溝通依舊是無效,袁藝沒辦法,還是爬進車子。剛剛坐穩,傅征那邊就腳踩油門,掉轉車頭上了主路。
“傅征……”
“閉嘴,回去再說。”
“可是……”
“我不想開車分心。”
“……好。”
一貫老實的青年,在爭執中永遠也搶不到先機,只好默默地坐在副駕駛座內,看著車子一路飆回了傅征的公寓。
從停車場出來,跟在男人後面起了幾次話頭,卻都被傅征的沉默堵了回去。
“你聽我說!”袁藝氣喘吁吁地進了屋,看著傅征像沒事人一樣彎腰去換拖鞋,忍不住惱火地大聲吼了起來。
“你說。”傅征直起身,做了個請的手勢。
“你到底想要怎麼樣!”
“無可奉告。”
“那好,我換個問法。你要對我媽媽做什麼?想要傷害她,還是用你自己的評判標准去懲罰她?”
傅征笑了笑:“我不打算對她做什麼。”
“你說謊。”
“我有的時候會選擇隱瞞,但是我從不說謊。”傅征聳了聳肩。
“那你拍那種照片!你不是要……”
“我只是拍了給你看的。”
“你……這種低級的假話,你以為我會相信?”
“那好吧,這樣說,”傅征倚著沙發坐下,打開可樂的瓶罐,“我發布你母親的照片,對我有什麼好處?”
“……可是,你不就是想讓她痛苦……”
“那是沒錯,但是我也有自己的家庭和工作,我並不打算歇斯底里地去為了報復你的母親,連自己的生活都受到影響。”
“……那我算什麼?”
“你?”傅征狡黠地笑了,“你是個意外。”
“……”
“沒有什麼比遇到你更令我高興的了。”傅征拉過年輕人,將那在車里的暖氣中吹了一路卻也沒暖過來的手握在掌心之中,“同樣的痛苦和傷害在你的身上會得到幾倍,甚至幾十倍的放大。這樣不是很好嗎?對一個想要復仇的人來說……”
他用力拉低袁藝,將年輕人禁錮在自己懷里,然後毫不客氣的用舌頭去撬開那緊閉的雙唇。
“乖一點。”傅征輕輕地咬著他的耳垂,“你不是愛我嗎?讓我看看你的決心。”
“你不要太瞧不起人!”
傅征惡質地笑著,什麼也沒說,依舊繼續著親吻和露骨的挑逗。
“放手!你聽我說!”袁藝伸手揪住比自己高了近一個頭的男人的襯衫領口,讓他跟自己拉開距離,“傅征,你夠了吧!你是自己搞不明白,還是怎麼樣!”

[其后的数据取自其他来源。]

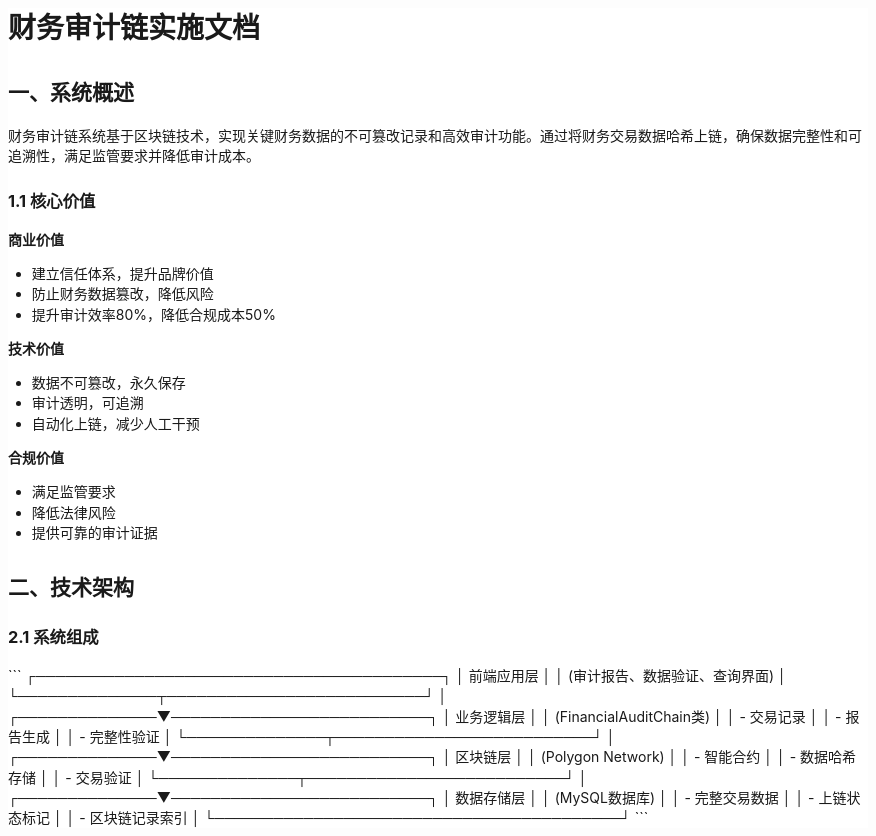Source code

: # 财务审计链实施文档

## 一、系统概述

财务审计链系统基于区块链技术，实现关键财务数据的不可篡改记录和高效审计功能。通过将财务交易数据哈希上链，确保数据完整性和可追溯性，满足监管要求并降低审计成本。

### 1.1 核心价值

**商业价值**
- 建立信任体系，提升品牌价值
- 防止财务数据篡改，降低风险
- 提升审计效率80%，降低合规成本50%

**技术价值**
- 数据不可篡改，永久保存
- 审计透明，可追溯
- 自动化上链，减少人工干预

**合规价值**
- 满足监管要求
- 降低法律风险
- 提供可靠的审计证据

## 二、技术架构

### 2.1 系统组成

\`\`\`
┌─────────────────────────────────────────┐
│           前端应用层                     │
│  (审计报告、数据验证、查询界面)          │
└──────────────┬──────────────────────────┘
               │
┌──────────────▼──────────────────────────┐
│           业务逻辑层                     │
│  (FinancialAuditChain类)                │
│  - 交易记录                              │
│  - 报告生成                              │
│  - 完整性验证                            │
└──────────────┬──────────────────────────┘
               │
┌──────────────▼──────────────────────────┐
│           区块链层                       │
│  (Polygon Network)                      │
│  - 智能合约                              │
│  - 数据哈希存储                          │
│  - 交易验证                              │
└──────────────┬──────────────────────────┘
               │
┌──────────────▼──────────────────────────┐
│           数据存储层                     │
│  (MySQL数据库)                          │
│  - 完整交易数据                          │
│  - 上链状态标记                          │
│  - 区块链记录索引                        │
└─────────────────────────────────────────┘
\`\`\`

傅征眯起眼睛,打量著年輕人在他眼里從來都算不上威脅的憤怒。
袁藝的眉頭鎖得很緊,讓人忍不住想要伸手去撫平那不怎麼好看的紋路。
“我今天給老陸打過電話了……”
傅征的眼里沒有任何的波瀾。
“他跟我說了很多。”
“哦。”
“所以,我覺得我們應該好好談一談……”
“沒這個必要。”傅征松了手,試圖把袁藝從身邊推開,“你回去吧。”
袁藝的手卻沒有松開,咬著牙叫了一句:“哥……”
“……”
傅征僵在當場。
“果然。”袁藝苦笑道,“我的聲音跟傅程像到這種地步嗎?”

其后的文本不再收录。